Exercise prompt: Decide whether each statement agrees with the passage on Stalin's stay in Vienna. Answer yes or no, and quote the deciding words of the passage. 1. At dusk, Stalin walked in Schonbrunn Park with the Troyanovskys. 2. Stalin felt ill at ease with Troyanovsky's genteel style. 3. When Stalin wrote to Malinovsky, Malinovsky was in Vienna.

Selected excerpt:

+ + + +

Stalin’s stay with Troyanovsky was a revelation—it was his first and last experience ofcivilized European living, as he himself admitted. He lived in the room that overlooked the street and “worked there for entire days.” At dusk, he would stroll around Schonbrunn Park with the Troyanovskys. At dinner, he sometimes talked about his past, reminiscing about Lado Ketskhoveli and how he was shot in prison. He was characteristically morose. “Hello, my friend,” he wrote to Malinovsky, now back in Petersburg. “So far I’m living in Vienna and writing some rubbish. See you soon.” But he improved. “Shy and solitary at first,” says Olga Veiland, “he became more relaxed and fun.” He did not feel uneasy with Troyanovsky’s genteel style. On the contrary, he remained fond of him throughout his life.

+ + + +

Dataset section:
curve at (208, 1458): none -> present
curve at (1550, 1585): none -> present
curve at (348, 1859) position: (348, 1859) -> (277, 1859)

+ + + +

Reply to the exercise:
1. Yes: "At dusk, he would stroll around Schonbrunn Park with the Troyanovskys."
2. No: "He did not feel uneasy with Troyanovsky’s genteel style."
3. No: "he wrote to Malinovsky, now back in Petersburg."